Concretely, if you have qnn.conv2d(data, s1, zp1, s2, zp2), the requantize that follows it must be requantize(qnn.conv2d, s1 * s2, 0, new_scale, new_zp).

This makes it really easy to introduce errors during the graph rewrite and moreover is a headache because there are more things to keep track of during the rewrite…

I definitely need to think more about how this would change the structure of our rewrite and existing code. At a certain point, we will have to link QNN ops together so that we are only operating in affine space and there is no transition back to real space in between affine-space regions. It’s not clear to me how to do this without violating the invariant that QNN always goes from real space to real space.

Please correct me if I’m wrong. The way I understand real to real invariant is that quantization operations are carried in fp32. If scale and zero point are also in fp32 then, all quantization operations being linear, no error, fully invariant. Once you start using lower bit representation, invariant doesn’t hold.

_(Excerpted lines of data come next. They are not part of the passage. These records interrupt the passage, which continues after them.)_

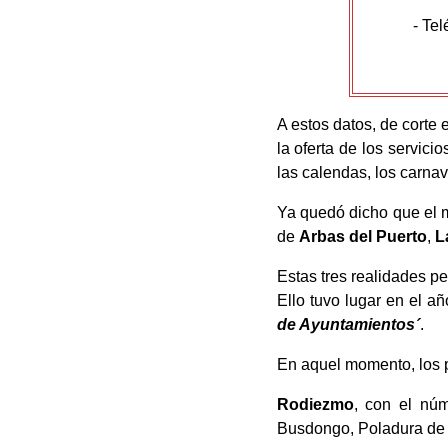
- Te
A estos datos, de corte e
la oferta de los servici
las calendas, los carnav
Ya quedó dicho que el m
de
Arbas del Puerto
,
L
Estas tres realidades pe
Ello tuvo lugar en el a
de Ayuntamientos´
.
En aquel momento, los 
Rodiezmo
, con el núm
Busdongo, Poladura de la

@mikeseven I think the real to real invariant strictly refers to the inputs and outputs of the QNN ops, not what is happening inside. Specifically, we’re talking about whether we have scaled and shifted (regardless of dtype). So in the “real to real” invariant, unscaled data would come in to QNN ops with the quantization parameters, be quantized within the QNN op, the operator would do stuff in affine space, then the output would be scaled and shifted back into real space. Essentially we’d be pushing qnn.quantize and qnn.requantize into the qnn.conv2d, qnn.dense, etc.

However, after some offline discussion, @AndrewZhaoLuo and I are not actually sure if that is the best approach because it makes quantizing weights ahead of time difficult and also introduces complexity into how we link up the QNN ops.

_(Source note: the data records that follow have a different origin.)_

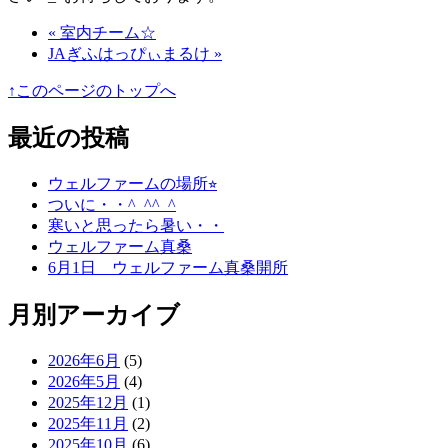
« 室内チーム☆
JAぎふはっぴぃまるけ »
↑このページのトップへ
最近の投稿
ウェルファームの場所⭐︎
ついに・・^_^^_^
寒いと思ったら暑い・・
ウェルファーム真桑
6月1日 ウェルファーム真桑開所
月別アーカイブ
2026年6月
(5)
2026年5月
(4)
2025年12月
(1)
2025年11月
(2)
2025年10月
(6)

Given the depth of the discussion here and the large search space, maybe we should have an RFC to discuss the changes to QNN and what makes the most sense.

1 Like

Thanks for your great work! I have a question that has anyone converted an ONNX with Q/DQ to RFC directly? Maybe any suggestions are given to me?

Hi @electriclilies,

Thanks for the detailed post. Are the remaining 3 parts of the RFC posted somewhere as well?

Thanks in advance!

No, there is no update on this initiative.

@masahi thank you for your reply. Are there any alternatives to this initiative that I can refer to and use for quantizing fp32 models within tvm?

Unfortunately, there is no good solution for quantization in TVM now. See Status on quantization in TVM and An enabling framework for int8 quantization

@masahi thank you for sharing the links. I’ll go through them.